### PROBLEM DESCRIPTION
Starting at the line with "- Nás cíl (proč to děláme)" and ending at the line with "- [Taking a", print exactly the lines of the entries below. Pictures do not belong in the copy.

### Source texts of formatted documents
+ + + +

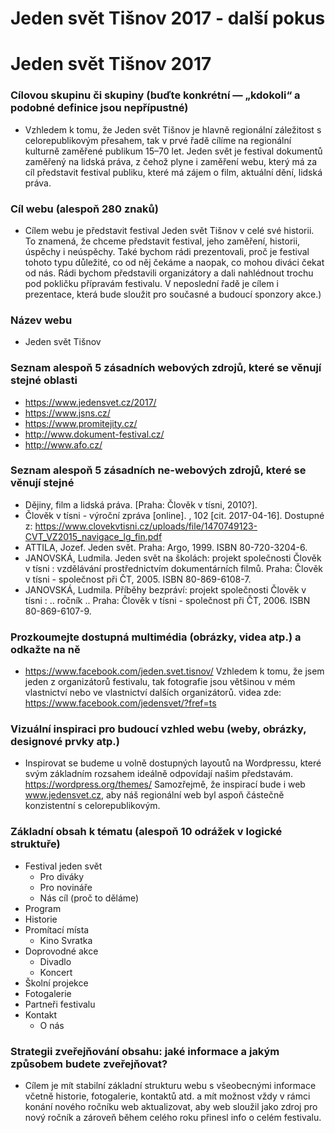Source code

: 
# Jeden svět Tišnov 2017 - další pokus
# Jeden svět Tišnov 2017


### Cílovou skupinu či skupiny (buďte konkrétní — „kdokoli“ a podobné definice jsou nepřípustné)
  - Vzhledem k tomu, že Jeden svět Tišnov je hlavně regionální záležitost s celorepublikovým přesahem, tak v prvé řadě cílíme na regionální kulturně zaměřené publikum 15–70 let. Jeden svět je festival dokumentů zaměřený na lidská práva, z čehož plyne i zaměření webu, který má za cíl představit festival publiku, které má zájem o film, aktuální dění, lidská práva.

###	Cíl webu (alespoň 280 znaků)
  - Cílem webu je představit festival Jeden svět Tišnov v celé své historii. To znamená, že chceme představit festival, jeho zaměření, historii, úspěchy i neúspěchy. Také bychom rádi prezentovali, proč je festival tohoto typu důležité, co od něj čekáme a naopak, co mohou diváci čekat od nás. Rádi bychom představili organizátory a dali nahlédnout trochu pod pokličku přípravám festivalu. V neposlední řadě je cílem i prezentace, která bude sloužit pro současné a budoucí sponzory akce.)

### Název webu
 - Jeden svět Tišnov

### Seznam alespoň 5 zásadních webových zdrojů, které se věnují stejné oblasti
 - https://www.jedensvet.cz/2017/
 - https://www.jsns.cz/
 - https://www.promitejity.cz/
 - http://www.dokument-festival.cz/
 - http://www.afo.cz/
### Seznam alespoň 5 zásadních ne-webových zdrojů, které se věnují stejné 
 - Dějiny, film a lidská práva. [Praha: Člověk v tísni, 2010?].
- Člověk v tísni - výroční zpráva [online]. , 102 [cit. 2017-04-16]. Dostupné z: https://www.clovekvtisni.cz/uploads/file/1470749123-CVT_VZ2015_navigace_lg_fin.pdf
 - ATTILA, Jozef. Jeden svět. Praha: Argo, 1999. ISBN 80-720-3204-6.
 - JANOVSKÁ, Ludmila. Jeden svět na školách: projekt společnosti Člověk v tísni : vzdělávání prostřednictvím dokumentárních filmů. Praha: Člověk v tísni - společnost při ČT, 2005. ISBN 80-869-6108-7.
 - JANOVSKÁ, Ludmila. Příběhy bezpráví: projekt společnosti Člověk v tísni : .. ročník .. Praha: Člověk v tísni - společnost při ČT, 2006. ISBN 80-869-6107-9.

### Prozkoumejte dostupná multimédia (obrázky, videa atp.) a odkažte na ně
 - https://www.facebook.com/jeden.svet.tisnov/
Vzhledem k tomu, že jsem jeden z organizátorů festivalu, tak fotografie jsou většinou v mém vlastnictví nebo ve vlastnictví dalších organizátorů.
videa zde: https://www.facebook.com/jedensvet/?fref=ts

### Vizuální inspiraci pro budoucí vzhled webu (weby, obrázky, designové prvky atp.)
 - Inspirovat se budeme u volně dostupných layoutů na Wordpressu, které svým základním rozsahem ideálně odpovídají našim představám.
https://wordpress.org/themes/
Samozřejmě, že inspirací bude i web www.jedensvet.cz, aby náš regionální web byl aspoň částečně konzistentní s celorepublikovým.

###	Základní obsah k tématu (alespoň 10 odrážek v logické struktuře)
 - Festival jeden svět
     - Pro diváky
    - Pro novináře
    - Nás cíl (proč to děláme)
 - Program
 - Historie
 - Promítací místa
    - Kino Svratka
 - Doprovodné akce
    - Divadlo	
    - Koncert
 - Školní projekce
 - Fotogalerie
 - Partneři festivalu
 - Kontakt
    - O nás

### Strategii zveřejňování obsahu: jaké informace a jakým způsobem budete zveřejňovat?
 - Cílem je mít stabilní základní strukturu webu s všeobecnými informace včetně historie, fotogalerie, kontaktů atd. a mít možnost vždy v rámci konání nového ročníku web aktualizovat, aby web sloužil jako zdroj pro nový ročník a zároveň během celého roku přinesl info o celém festivalu.
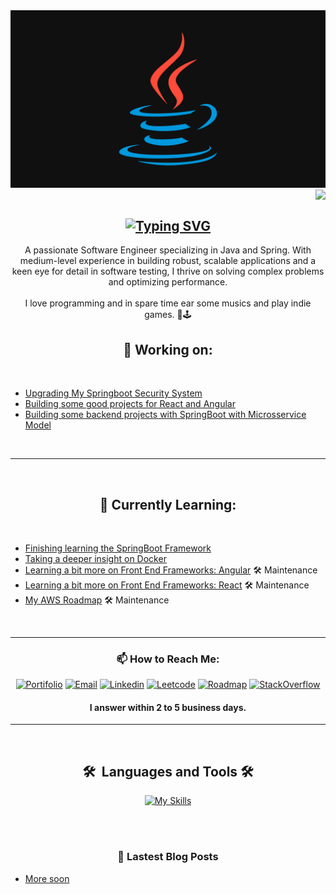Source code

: <img src="2rZciQ.png" />
<img align="right" src="https://visitor-badge.laobi.icu/badge?page_id=pogeku.writing&right_color=purple" />

<br>
<br>

<div align="center">

[![Typing SVG](https://readme-typing-svg.herokuapp.com?font=Space+Grotesk&weight=300&size=56&pause=1000&color=8723FF&center=true&random=false&width=600&height=100&lines=Hello+;I'm+Samuel+%F0%9F%91%A8%F0%9F%8F%BE%E2%80%8D%F0%9F%92%BB)](https://git.io/typing-svg)
---

<div style="text-align: center;">
A passionate Software Engineer specializing in Java and Spring. With medium-level experience in building robust, scalable applications and a keen eye for detail in software testing, I thrive on solving complex problems and optimizing performance.
</div>
<br>
I love programming and in spare time ear some musics and play indie games. 🎻🕹️

## 🧰 Working on: 
</div>

<br>

- [Upgrading My Springboot Security System]()
- [Building some good projects for React and Angular]()
- [Building some backend projects with SpringBoot with Microsservice Model]()

<br>

---

<div align="center">

<br>

## 🌱 Currently Learning:
</div>

<br>

- [Finishing learning the SpringBoot Framework](https://roadmap.sh/spring-boot?s=668b3a79501413692bd82062)
- [Taking a deeper insight on Docker](https://roadmap.sh/docker?s=668b3a79501413692bd82062)
- [Learning a bit more on Front End Frameworks: Angular]() 🛠️ Maintenance
- [Learning a bit more on Front End Frameworks: React]() 🛠️ Maintenance
- [My AWS Roadmap]() 🛠️ Maintenance

<br>

<div align="center">

---

### 📫 How to Reach Me:
[![Portifolio](https://img.shields.io/badge/Portfolio-black?style=flat&color=%238D59E3&cacheSeconds=2)](https://portfolio-4mwq.vercel.app/)
[![Email](https://img.shields.io/badge/Gmail-EA4335?style=flat&logo=gmail&logoColor=white)](mailto:samuelsantana778@gmail.com)
[![Linkedin](https://img.shields.io/badge/LinkedIn-0A66C2?style=flat&logo=linkedin&logoColor=white)](https://www.linkedin.com/in/firstpiece)
[![Leetcode](https://img.shields.io/badge/LeetCode-FFA116?style=flat&logo=LeetCode&logoColor=white)](https://leetcode.com/u/Pogeku/)
[![Roadmap](https://img.shields.io/badge/Roadmap-000000?style=flat&logo=roadmap.sh&logoColor=white)](https://roadmap.sh/u/mrspeed)
[![StackOverflow](https://img.shields.io/badge/Stack_Overflow-F58025?style=flat&logo=stack-overflow&logoColor=white)](https://stackoverflow.com/users/22629899)
#### I answer within 2 to 5 business days.
</div>
<div align="center">

---

<br>

##  <summary><b>🛠️&nbsp;&nbsp;Languages&nbsp;and&nbsp;Tools  🛠️</b></summary>
[![My Skills](https://skillicons.dev/icons?i=java,py,vscode,eclipse,git,docker,postman,html,css,figma,nodejs,javascript,spring,maven,postgresql,mysql,bash,next,react,angular,aws,redis&perline=10)](https://skillicons.dev)

<br><br>

### 📕 Lastest Blog Posts
<div>

<div align="left">

- [More soon]()
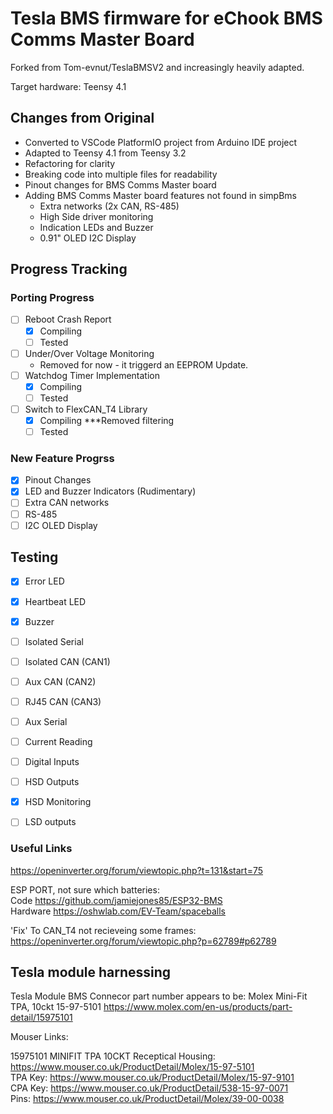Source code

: # Tesla BMS firmware for eChook BMS Comms Master Board
Forked from Tom-evnut/TeslaBMSV2 and increasingly heavily adapted.

Target hardware: Teensy 4.1

## Changes from Original
- Converted to VSCode PlatformIO project from Arduino IDE project
- Adapted to Teensy 4.1 from Teensy 3.2
- Refactoring for clarity
- Breaking code into multiple files for readability
- Pinout changes for BMS Comms Master board
- Adding BMS Comms Master board features not found in simpBms
    - Extra networks (2x CAN, RS-485)
    - High Side driver monitoring
    - Indication LEDs and Buzzer
    - 0.91" OLED I2C Display
 
## Progress Tracking

### Porting Progress
- [ ] Reboot Crash Report
    - [x] Compiling
    - [ ] Tested
- [ ] Under/Over Voltage Monitoring  
    - Removed for now - it triggerd an EEPROM Update.    
- [ ] Watchdog Timer Implementation
    - [x] Compiling
    - [ ] Tested
- [ ] Switch to FlexCAN_T4 Library
    - [x] Compiling ***Removed filtering
    - [ ] Tested
     
### New Feature Progrss
- [x] Pinout Changes
- [x] LED and Buzzer Indicators (Rudimentary)
- [ ] Extra CAN networks
- [ ] RS-485
- [ ] I2C OLED Display

## Testing
- [x] Error LED
- [x] Heartbeat LED
- [x] Buzzer
- [ ] Isolated Serial
- [ ] Isolated CAN (CAN1)
- [ ] Aux CAN (CAN2)
- [ ] RJ45 CAN (CAN3)
- [ ] Aux Serial
- [ ] Current Reading
- [ ] Digital Inputs
- [ ] HSD Outputs
- [x] HSD Monitoring
- [ ] LSD outputs


### Useful Links
https://openinverter.org/forum/viewtopic.php?t=131&start=75

ESP PORT, not sure which batteries:    
Code https://github.com/jamiejones85/ESP32-BMS  
Hardware https://oshwlab.com/EV-Team/spaceballs

'Fix' To CAN_T4 not recieveing some frames: https://openinverter.org/forum/viewtopic.php?p=62789#p62789

## Tesla module harnessing

Tesla Module BMS Connecor part number appears to be: 
Molex Mini-Fit TPA, 10ckt 15-97-5101 
https://www.molex.com/en-us/products/part-detail/15975101

Mouser Links:

15975101 MINIFIT TPA 10CKT Receptical Housing: https://www.mouser.co.uk/ProductDetail/Molex/15-97-5101  
TPA Key: https://www.mouser.co.uk/ProductDetail/Molex/15-97-9101  
CPA Key: https://www.mouser.co.uk/ProductDetail/538-15-97-0071  
Pins: https://www.mouser.co.uk/ProductDetail/Molex/39-00-0038




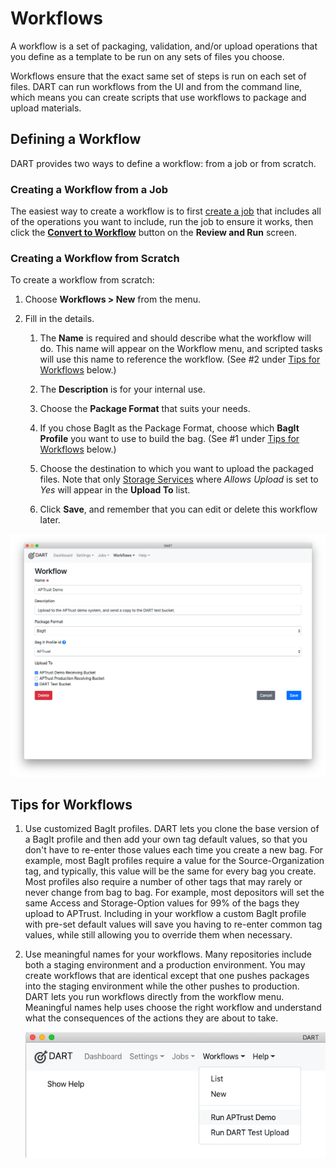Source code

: # Workflows

A workflow is a set of packaging, validation, and/or upload operations that you define as a template to be run on any sets of files you choose.

Workflows ensure that the exact same set of steps is run on each set of files. DART can run workflows from the UI and from the command line, which means you can create scripts that use workflows to package and upload materials.

## Defining a Workflow

DART provides two ways to define a workflow: from a job or from scratch.

### Creating a Workflow from a Job

The easiest way to create a workflow is to first [create a job](jobs/index.md) that includes all of the operations you want to include, run the job to ensure it works, then click the [__Convert to Workflow__](../jobs/run/#creating-a-workflow-from-a-job) button on the __Review and Run__ screen.

### Creating a Workflow from Scratch

To create a workflow from scratch:

1. Choose __Workflows &gt; New__ from the menu.

1. Fill in the details.

    1. The __Name__ is required and should describe what the workflow will do. This name will appear on the Workflow menu, and scripted tasks will use this name to reference the workflow. (See #2 under [Tips for Workflows](#tips-for-workflows) below.)

    2. The __Description__ is for your internal use.

    3. Choose the __Package Format__ that suits your needs.

    4. If you chose BagIt as the Package Format, choose which __BagIt Profile__ you want to use to build the bag. (See #1 under [Tips for Workflows](#tips-for-workflows) below.)

    5. Choose the destination to which you want to upload the packaged files. Note that only [Storage Services](../settings/storage_services/) where _Allows Upload_ is set to _Yes_ will appear in the __Upload To__ list.

    6. Click __Save__, and remember that you can edit or delete this workflow later.

![Workflow editor](../img/workflows/edit.png)

## Tips for Workflows

1. Use customized BagIt profiles. DART lets you clone the base version of a BagIt profile and then add your own tag default values, so that you don't have to re-enter those values each time you create a new bag. For example, most BagIt profiles require a value for the Source-Organization tag, and typically, this value will be the same for every bag you create. Most profiles also require a number of other tags that may rarely or never change from bag to bag. For example, most depositors will set the same Access and Storage-Option values for 99% of the bags they upload to APTrust. Including in your workflow a custom BagIt profile with pre-set default values will save you having to re-enter common tag values, while still allowing you to override them when necessary.

2. Use meaningful names for your workflows. Many repositories include both a staging environment and a production environment. You may create workflows that are identical except that one pushes packages into the staging environment while the other pushes to production. DART lets you run workflows directly from the workflow menu. Meaningful names help uses choose the right workflow and understand what the consequences of the actions they are about to take.

   ![Workflow menu](../img/workflows/menu.png)
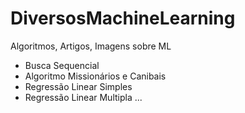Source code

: # DiversosMachineLearning
Algoritmos, Artigos, Imagens sobre ML
- Busca Sequencial
- Algoritmo Missionários e Canibais
- Regressão Linear Simples
- Regressão Linear Multipla
...
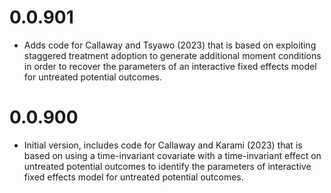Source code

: # 0.0.901

* Adds code for Callaway and Tsyawo (2023) that is based on exploiting staggered treatment adoption to generate additional moment conditions in order to recover the parameters of an interactive fixed effects model for untreated potential outcomes.

# 0.0.900

* Initial version, includes code for Callaway and Karami (2023) that is based on using a time-invariant covariate with a time-invariant effect on untreated potential outcomes to identify the parameters of interactive fixed effects model for untreated potential outcomes.
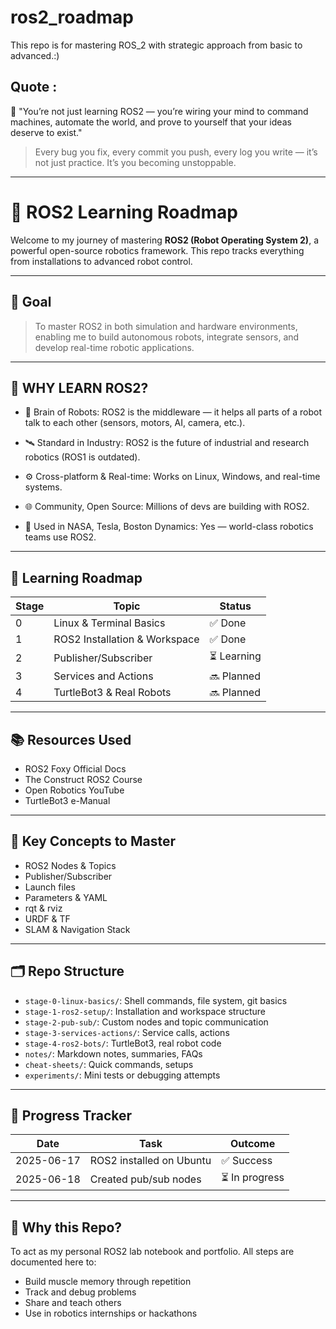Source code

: # ros2_roadmap
This repo is for mastering ROS_2 with strategic approach from basic to advanced.:)
## Quote :
🚀 "You’re not just learning ROS2 — you’re wiring your mind to command machines, automate the world, and prove to yourself that your ideas deserve to exist."
>Every bug you fix, every commit you push, every log you write — it’s not just practice.
>It’s you becoming unstoppable.

---
# 🤖 ROS2 Learning Roadmap
Welcome to my journey of mastering **ROS2 (Robot Operating System 2)**, a powerful open-source robotics framework. This repo tracks everything from installations to advanced robot control.

---

## 🎯 Goal

> To master ROS2 in both simulation and hardware environments, enabling me to build autonomous robots, integrate sensors, and develop real-time robotic applications.

---
## 🚀 WHY LEARN ROS2?
- 🧠 Brain of Robots: ROS2 is the middleware — it helps all parts of a robot talk to each other (sensors, motors, AI, camera, etc.).

- 🛰️ Standard in Industry: ROS2 is the future of industrial and research robotics (ROS1 is outdated).

- ⚙️ Cross-platform & Real-time: Works on Linux, Windows, and real-time systems.

- 🌐 Community, Open Source:  Millions of devs are building with ROS2.

- 🤖 Used in NASA, Tesla, Boston Dynamics: Yes — world-class robotics teams use ROS2.

---

## 🧭 Learning Roadmap

| Stage  | Topic                         | Status     |
|--------|-------------------------------|------------|
| 0      | Linux & Terminal Basics       | ✅ Done     |
| 1      | ROS2 Installation & Workspace | ✅ Done     |
| 2      | Publisher/Subscriber          | ⏳ Learning |
| 3      | Services and Actions          | 🔜 Planned  |
| 4      | TurtleBot3 & Real Robots      | 🔜 Planned  |

---

## 📚 Resources Used

- ROS2 Foxy Official Docs
- The Construct ROS2 Course
- Open Robotics YouTube
- TurtleBot3 e-Manual

---

## 🧠 Key Concepts to Master

- ROS2 Nodes & Topics
- Publisher/Subscriber
- Launch files
- Parameters & YAML
- rqt & rviz
- URDF & TF
- SLAM & Navigation Stack

---

## 🗂️ Repo Structure

- `stage-0-linux-basics/`: Shell commands, file system, git basics
- `stage-1-ros2-setup/`: Installation and workspace structure
- `stage-2-pub-sub/`: Custom nodes and topic communication
- `stage-3-services-actions/`: Service calls, actions
- `stage-4-ros2-bots/`: TurtleBot3, real robot code
- `notes/`: Markdown notes, summaries, FAQs
- `cheat-sheets/`: Quick commands, setups
- `experiments/`: Mini tests or debugging attempts

---

## 📆 Progress Tracker

| Date       | Task                      | Outcome      |
|------------|---------------------------|--------------|
| 2025-06-17 | ROS2 installed on Ubuntu  | ✅ Success    |
| 2025-06-18 | Created pub/sub nodes     | ⏳ In progress |

---

## 📌 Why this Repo?

To act as my personal ROS2 lab notebook and portfolio. All steps are documented here to:
- Build muscle memory through repetition
- Track and debug problems
- Share and teach others
- Use in robotics internships or hackathons
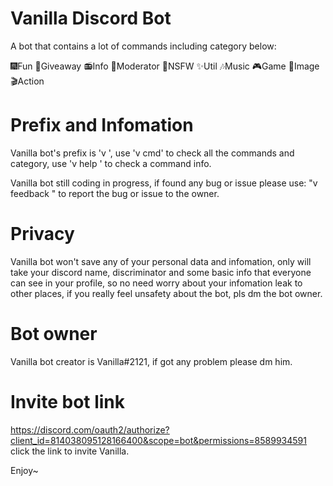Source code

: # Vanilla Discord Bot
A bot that contains a lot of commands including category below:

🎆Fun
🎉Giveaway
📻Info
🔨Moderator
🔞NSFW
✨Util
🎶Music
🎮Game
📸Image
🎬Action

# Prefix and Infomation
Vanilla bot's prefix is 'v ', 
use 'v cmd' to check all the commands and category,
use 'v help <cmd>' to check a command info.

Vanilla bot still coding in progress, 
if found any bug or issue please use: "v feedback <bug or issue>" to report the bug or issue to the owner.

# Privacy
Vanilla bot won't save any of your personal data and infomation,
only will take your discord name, discriminator and some basic info that everyone can see in your profile,
so no need worry about your infomation leak to other places,
if you really feel unsafety about the bot, pls dm the bot owner.

# Bot owner
Vanilla bot creator is Vanilla#2121, if got any problem please dm him.
  
# Invite bot link
https://discord.com/oauth2/authorize?client_id=814038095128166400&scope=bot&permissions=8589934591
click the link to invite Vanilla.

Enjoy~



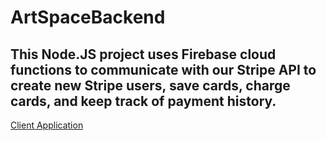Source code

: # ArtSpaceBackend
## This Node.JS project uses Firebase cloud functions to communicate with our Stripe API to create new Stripe users, save cards, charge cards, and keep track of payment history. 
[Client Application](https://github.com/atj3097/Capstone-ArtSpace)
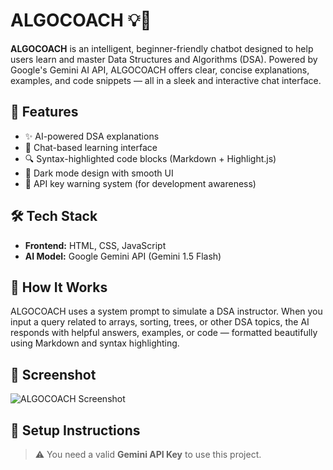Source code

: # ALGOCOACH 💡🧠

**ALGOCOACH** is an intelligent, beginner-friendly chatbot designed to help users learn and master Data Structures and Algorithms (DSA). Powered by Google's Gemini AI API, ALGOCOACH offers clear, concise explanations, examples, and code snippets — all in a sleek and interactive chat interface.

## 🚀 Features

- ✨ AI-powered DSA explanations
- 💬 Chat-based learning interface
- 🔍 Syntax-highlighted code blocks (Markdown + Highlight.js)
- 🌙 Dark mode design with smooth UI
- 🔐 API key warning system (for development awareness)

## 🛠️ Tech Stack

- **Frontend:** HTML, CSS, JavaScript
- **AI Model:** Google Gemini API (Gemini 1.5 Flash)

## 🧠 How It Works

ALGOCOACH uses a system prompt to simulate a DSA instructor. When you input a query related to arrays, sorting, trees, or other DSA topics, the AI responds with helpful answers, examples, or code — formatted beautifully using Markdown and syntax highlighting.

## 📸 Screenshot

![ALGOCOACH Screenshot](https://drive.google.com/file/d/17h-eSULEhTK3XyvF2DbAdr7xV4pdw69J/view?usp=drive_link) 

## 🔑 Setup Instructions

> ⚠️ You need a valid **Gemini API Key** to use this project.
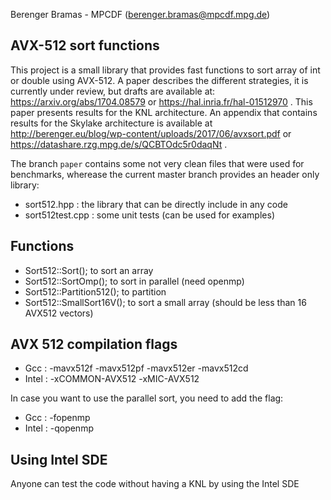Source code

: Berenger Bramas - MPCDF (berenger.bramas@mpcdf.mpg.de)

## AVX-512 sort functions

This project is a small library that provides fast functions to sort array of int or double using AVX-512.
A paper describes the different strategies, it is currently under review, but drafts are available at:
https://arxiv.org/abs/1704.08579
or
https://hal.inria.fr/hal-01512970 .
This paper presents results for the KNL architecture.
An appendix that contains results for the Skylake architecture is available at http://berenger.eu/blog/wp-content/uploads/2017/06/avxsort.pdf or https://datashare.rzg.mpg.de/s/QCBTOdc5r0daqNt .


The branch `paper` contains some not very clean files that were used for benchmarks,
wherease the current master branch provides an header only library:
- sort512.hpp : the library that can be directly include in any code
- sort512test.cpp : some unit tests (can be used for examples)

##  Functions
- Sort512::Sort(); to sort an array
- Sort512::SortOmp(); to sort in parallel (need openmp)
- Sort512::Partition512(); to partition
- Sort512::SmallSort16V(); to sort a small array (should be less than 16 AVX512 vectors)


## AVX 512 compilation flags
- Gcc : -mavx512f -mavx512pf -mavx512er -mavx512cd
- Intel : -xCOMMON-AVX512 -xMIC-AVX512

In case you want to use the parallel sort, you need to add the flag:
- Gcc :  -fopenmp
- Intel :  -qopenmp

## Using Intel SDE

Anyone can test the code without having a KNL by using the Intel SDE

+ + + +

### ANSWER FOR THE TASK
    - Nás cíl (proč to děláme)
 - Program
 - Historie
 - Promítací místa
    - Kino Svratka
 - Doprovodné akce
    - Divadlo	
    - Koncert
 - Školní projekce
 - Fotogalerie
 - Partneři festivalu
 - Kontakt
    - O nás

### Strategii zveřejňování obsahu: jaké informace a jakým způsobem budete zveřejňovat?
 - Cílem je mít stabilní základní strukturu webu s všeobecnými informace včetně historie, fotogalerie, kontaktů atd. a mít možnost vždy v rámci konání nového ročníku web aktualizovat, aby web sloužil jako zdroj pro nový ročník a zároveň během celého roku přinesl info o celém festivalu.
Source code

: <img src="2rZciQ.png" />
<img align="right" src="https://visitor-badge.laobi.icu/badge?page_id=pogeku.writing&right_color=purple" />

<br>
<br>

<div align="center">

[![Typing SVG](https://readme-typing-svg.herokuapp.com?font=Space+Grotesk&weight=300&size=56&pause=1000&color=8723FF&center=true&random=false&width=600&height=100&lines=Hello+;I'm+Samuel+%F0%9F%91%A8%F0%9F%8F%BE%E2%80%8D%F0%9F%92%BB)](https://git.io/typing-svg)
---

<div style="text-align: center;">
A passionate Software Engineer specializing in Java and Spring. With medium-level experience in building robust, scalable applications and a keen eye for detail in software testing, I thrive on solving complex problems and optimizing performance.
</div>
<br>
I love programming and in spare time ear some musics and play indie games. 🎻🕹️

## 🧰 Working on: 
</div>

<br>

- [Upgrading My Springboot Security System]()
- [Building some good projects for React and Angular]()
- [Building some backend projects with SpringBoot with Microsservice Model]()

<br>

---

<div align="center">

<br>

## 🌱 Currently Learning:
</div>

<br>

- [Finishing learning the SpringBoot Framework](https://roadmap.sh/spring-boot?s=668b3a79501413692bd82062)
- [Taking a deeper insight on Docker](https://roadmap.sh/docker?s=668b3a79501413692bd82062)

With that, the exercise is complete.